Like many of you, I frequently check in with The Financial Brand, as there’s always some piece of content of interest. I was just reading their recent article, BNPL’s Dark Side: Younger Consumers Face Credit Trouble Ahead when a term that I’d not heard in a while grabbed my attention.
“The Fed goes so far as to warn that a large share of BNPL users are 'financially fragile.'”
“Financially fragile.” Are you familiar with the phrase? According to Google, it's a phrase that economists use to describe people who would not be able to pull together $2,000 in cash within 30 days.
The Financial Brand article lays out some learnings of a Federal Reserve Bank of New York study of BNPL users:
- “Nearly one in three — 32.7% — had a credit score of less than 620, had had a credit application rejected, or had been delinquent on a loan in the past year.
- Only 42% of BNPL users said they could handle a financial shock by drawing on their savings and would not have to borrow to deal with the emergency.
- The BNPL users who would need to borrow said it would be from friends and family or from banks or credit cards.
- 48% say their money situation is bad enough that they will never have the things they want in life.”
Just how many BNPL users are there out there? I’ve seen 360 million worldwide. I’ve also seen that Klarna, alone, has a user base of 147 million, and that 1 in 10 US consumers regularly use BNPL services at checkout. So, yes, we’re talking about a significant number of people.
Here’s what I’m thinking. You know what’s needed here? A bit of good old-fashioned financial wellness training.
As a community bank, you play a critical role in local economies by serving as a pillar of support and trust for both your customers and your community. With so many individuals struggling with managing their money, don’t community banks have a responsibility (and an opportunity) to help these individuals improve their financial well-being? A great place to start is with the kind of money management training that can lead to a lifetime of financial wellness; the kind that you can offer … with the right tools.

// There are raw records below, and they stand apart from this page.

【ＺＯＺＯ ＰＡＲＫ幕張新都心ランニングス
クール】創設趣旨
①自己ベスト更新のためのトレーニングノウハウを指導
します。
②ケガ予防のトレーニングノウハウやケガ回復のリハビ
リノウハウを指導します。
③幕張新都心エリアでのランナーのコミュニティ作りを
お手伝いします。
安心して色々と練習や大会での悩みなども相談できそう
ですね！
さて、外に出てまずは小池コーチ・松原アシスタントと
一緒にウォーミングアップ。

According to BAI’s, “How banks can help customers with their finances,” a majority of banking customers in North America would consider switching banks for better money-management support and personalized advice. In order to keep their customers from switching, the article goes on to say, banks need to invest in the right tools and ensure they are providing tailored insights and recommendations that customers need, when they need them. While offering personalized financial wellness and money management education should always be high on a community bank’s “to do” list, it is especially critical for those customers who may be financially fragile.
Although most banks already provide digital money management tools, adoption and engagement rates are disappointingly low. According to a recent Forrester report, 88% of respondents say less than half of their customers actively use these tools. That is in part because many tools take a “one-size-fits-all” approach. They also require too many steps to gather insights. Even then, the capabilities fall short.
Today, there are much better tools out there, tools that deliver personalized insights and recommendations. “A new generation of advanced money management tools that,” according to BAI, “provide actionable insights based on financial data, such as cash flow analysis, transaction categorization, smart budgets, automated savings tools, and personalized advice and recommendations.”
If you’ve not done so already, as a community bank you should embrace these advanced money management tools. As I mentioned before, local banks have a responsibility to their community and their customers… especially those most in need. Isn’t that what sets community banks apart from the rest? And let's face it; those banks that offer better money management guidance can create better customers and better relationships, which in turn will drive repeat business and loyalty over time.